Will InfiniBand Play in the Ethernet Sandbox?

Arthur Cole

Now that InfiniBand has decided to join the Ethernet party, it seems the technology is in the same boat as Fibre Channel -- that is, will native IB infrastructure survive over the long term?


At Interop a few weeks ago, the InfiniBand Trade Association (IBTA) opened up the RDMA over Converged Ethernet (RoCE) specification, forming a link between Ethernet and IB infrastructures through the Remote Direct Memory Access protocol that is primarily responsible for IB's incredibly low latency, says Enterprise Networking Planet.

No doubt, this is a key development for networking vendors, who will now be able to offer converged Ethernet/IB devices as a means to help enterprises consolidate networks without giving up crucial milli- and microseconds for critical applications. The financial industry in particular has a significant stake in this game since even the slightest delay in processing buy or sell orders can translate into millions of dollars lost.

RoCE will probably make a quick entrance into the network portfolios of the major vendors. It gained speedy acceptance by the OpenFabrics Alliance (OFA), which counts Cisco, HP, Mellanox and Voltaire as members. The group has added RoCE to its latest OpenFabrics Enterprise Distribution (OFED) release, which in essence brings RDMA directly on the Ethernet layer as opposed to the TCP/IP layer as in the iWARP protocol.

Word on the street is that the RoCE protocol brings RDMA over Ethernet latency down to about 1.3 microseconds, shaving close to a microsecond off of current Ethernet performance benchmarks. If that's the case, is it worth the expense of maintaining native InfiniBand networks? Probably so. As I mentioned, every micro can be worth millions in the financial markets, and 1.3 us is still about a third slower than the fastest native IB links.

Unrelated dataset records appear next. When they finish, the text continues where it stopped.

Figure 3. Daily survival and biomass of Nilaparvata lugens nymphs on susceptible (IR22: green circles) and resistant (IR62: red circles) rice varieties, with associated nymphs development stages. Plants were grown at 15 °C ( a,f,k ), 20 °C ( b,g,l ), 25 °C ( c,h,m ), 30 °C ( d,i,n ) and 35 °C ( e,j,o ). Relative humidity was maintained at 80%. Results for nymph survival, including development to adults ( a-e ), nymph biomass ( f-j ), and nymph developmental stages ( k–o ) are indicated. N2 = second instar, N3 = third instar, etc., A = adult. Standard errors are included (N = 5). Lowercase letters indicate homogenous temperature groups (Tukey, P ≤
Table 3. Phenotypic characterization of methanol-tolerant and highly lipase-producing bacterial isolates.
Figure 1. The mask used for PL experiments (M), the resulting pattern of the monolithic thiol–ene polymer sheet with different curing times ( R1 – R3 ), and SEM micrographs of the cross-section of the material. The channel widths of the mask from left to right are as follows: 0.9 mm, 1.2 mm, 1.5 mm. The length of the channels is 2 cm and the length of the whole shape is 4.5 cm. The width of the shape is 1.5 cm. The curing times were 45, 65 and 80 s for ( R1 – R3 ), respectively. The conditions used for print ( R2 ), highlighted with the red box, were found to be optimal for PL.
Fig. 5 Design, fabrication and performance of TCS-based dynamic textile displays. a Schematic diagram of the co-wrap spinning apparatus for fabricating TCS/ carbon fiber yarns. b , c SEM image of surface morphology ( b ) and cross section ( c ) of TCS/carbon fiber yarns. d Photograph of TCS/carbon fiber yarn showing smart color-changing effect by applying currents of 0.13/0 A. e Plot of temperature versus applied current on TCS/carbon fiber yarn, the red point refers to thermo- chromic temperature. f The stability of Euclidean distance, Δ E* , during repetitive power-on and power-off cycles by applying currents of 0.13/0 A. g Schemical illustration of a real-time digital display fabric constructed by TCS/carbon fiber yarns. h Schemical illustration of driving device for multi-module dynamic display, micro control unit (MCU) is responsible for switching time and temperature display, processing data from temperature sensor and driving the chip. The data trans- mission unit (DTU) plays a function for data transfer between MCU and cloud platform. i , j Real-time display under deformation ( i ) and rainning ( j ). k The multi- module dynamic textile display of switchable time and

That's part of the reason Mellanox and others are forging ahead with bridging systems and other hardware designed to bring together native infrastructure. The new BridgeX BX5020, for instance, ties Ethernet, InfiniBand and Fibre Channel in a 1 RU frame, handing data from one protocol to another with less than 200 ns latency.

It seems, then, that native InfiniBand networks are safe for the moment. In fact, their reach should grow substantially now that they have virtually all of the Ethernet at their disposal. The most mission-critical data will still require the high I/O of native IB, but for all the rest, it will soon be cheaper and easier to send it where it needs to go.